Action item a: From the article below on sending a customer back to the last viewed product, list the numbered ways of determining the last page a customer viewed.

Selected passage:
§ §
4 Ways To Send a Customer Back to Last Viewed Product

written by Linda Bustos

continue-shoppingA Get Elastic reader asked an interesting question this week regarding the tips included in Continue Shopping Means What? article, which recommends you direct a inform a customer where the "Continue Shopping" link leads from the cart summary page.

The reader wanted to know, technically, how you can determine the last page the customer was viewing. I ran this question by Ivan Jensen, one of Elastic Path's senior product developers and he came back with a number of ways you can accomplish this:

1. Referrer header

The most obvious would be using the referrer header, which will tell you which page directed you to the new page. There are some issues with this, however:

1. The browser may chose not to send the referrer. It is optional and there are even some browser plug-ins that prevent the sending of referrer (for privacy reasons).
2. Depending on your URLs, the referrer may not give enough information. This is particularly true where the information is contained in the POST data, rather than the URL.

2. Embed the location in forms

You could embed the last page visited in the forms that will be submitted back to the server. You can just inspect that form parameter in the standard way to know where the request has come from.

embed last page visited code

(If you're an email subscriber and you have images turned off by default, the code is contained in an image to display properly in the post.)

3. Use the item that was added to the cart

If you know that the “green bathrobe” was just added to cart then you know you could just return to that product, or one of it’s categories, or related categories.

4. Track last page visited in the session

On each request simply store the page in the session. Use that to drive your continue shopping feature. Be sure to only track your catalog pages – not your checkout pages.
§ §
[Stored data entries]

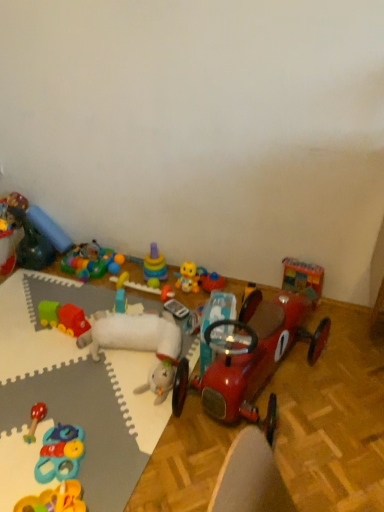
In order to click on vacant space in front of wooden rattle at lower left, the seventh toy viewed from the right in this screenshot , I will do `click(19, 463)`.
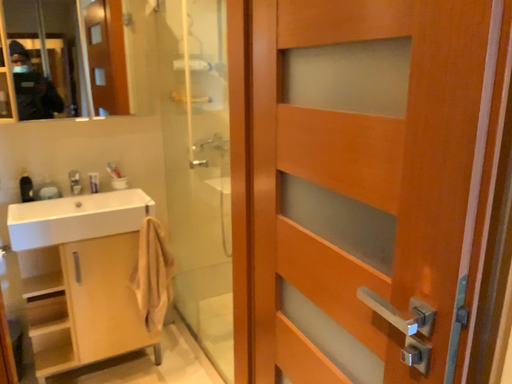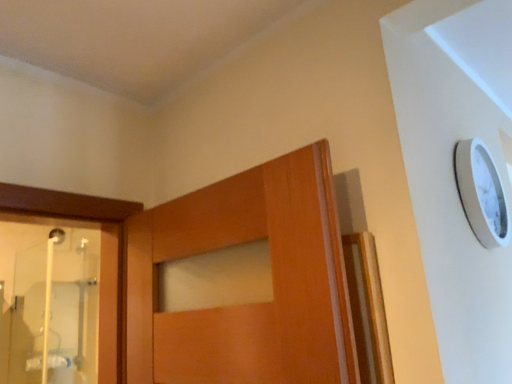
Question: Which way did the camera rotate in the video?

Choices:
 (A) rotated downward
 (B) rotated upward

Answer: (B)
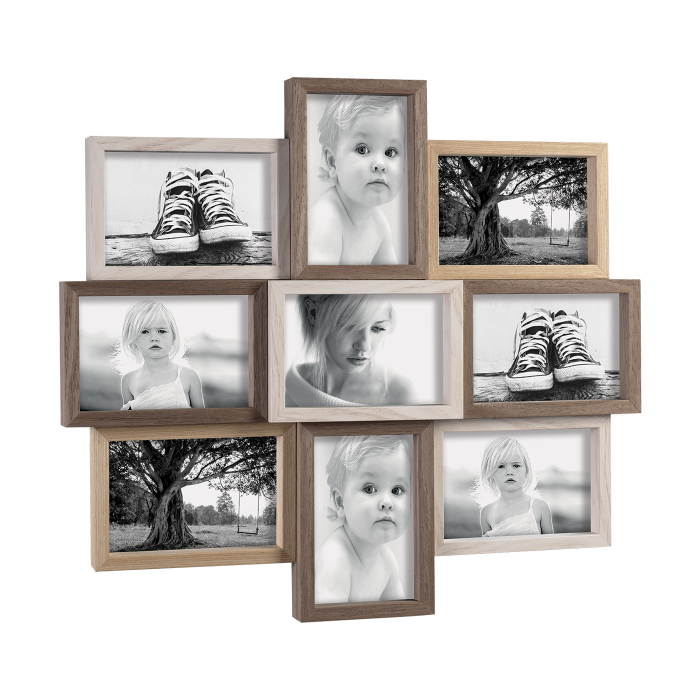
Image resolution: width=700 pixels, height=700 pixels. I want to click on wooden picture frame, so click(x=286, y=456), click(x=420, y=463), click(x=598, y=460), click(x=635, y=360), click(x=455, y=372), click(x=257, y=358), click(x=278, y=182), click(x=421, y=180), click(x=600, y=201).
§ §
Action item b: Extract every line of the stored data rows above verbatim, leaving the pictures out.

Answer space a:
1. Referrer header
2. Embed the location in forms
3. Use the item that was added to the cart
4. Track last page visited in the session

Answer space b:
In order to click on vacant space in front of wooden rattle at lower left, the seventh toy viewed from the right in this screenshot , I will do `click(19, 463)`.
Question: Which way did the camera rotate in the video?

Choices:
 (A) rotated downward
 (B) rotated upward

Answer: (B)
Image resolution: width=700 pixels, height=700 pixels. I want to click on wooden picture frame, so click(x=286, y=456), click(x=420, y=463), click(x=598, y=460), click(x=635, y=360), click(x=455, y=372), click(x=257, y=358), click(x=278, y=182), click(x=421, y=180), click(x=600, y=201).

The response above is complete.